> WORK INSTRUCTIONS
Copy out the entire listing below exactly, but without its pictures.

───── RAW DATA

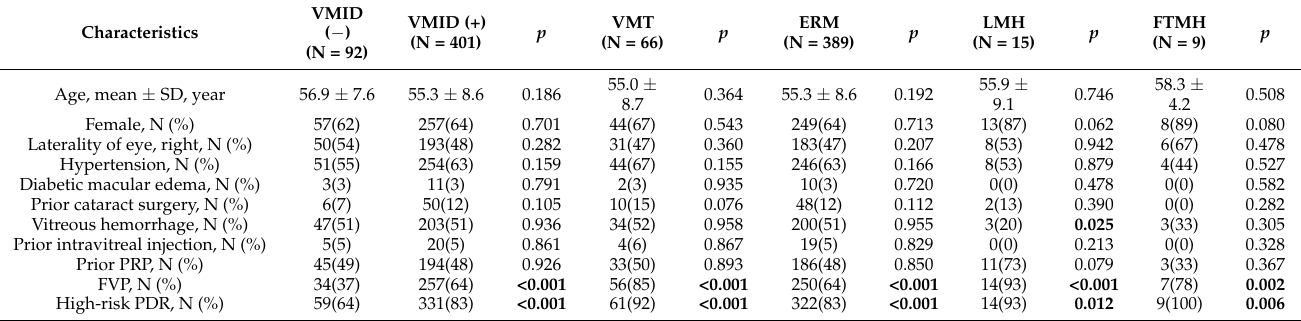
Table 2. Baseline characteristics of proliferative diabetic retinopathy.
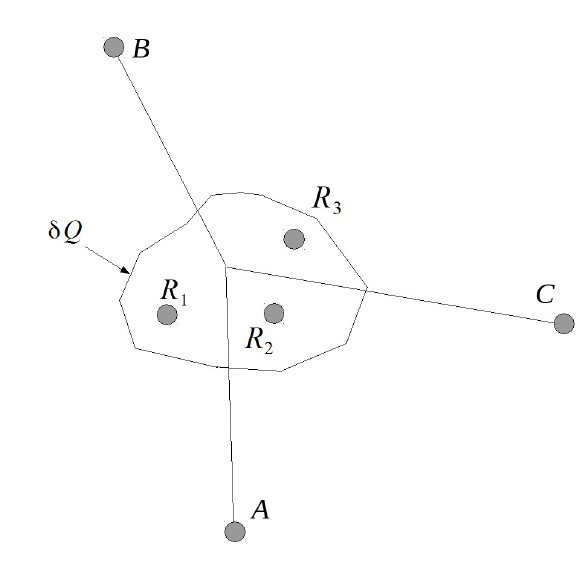
Figure 3: Example of tessellation for three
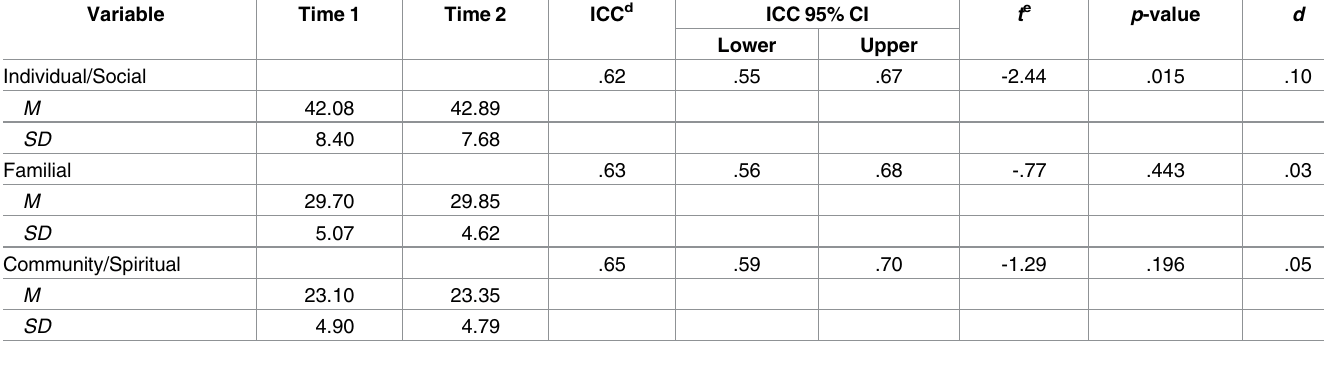
Individual/Social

──────────

> WRITTEN SOLUTION
Table 2. Baseline characteristics of proliferative diabetic retinopathy.
Figure 3: Example of tessellation for three
Individual/Social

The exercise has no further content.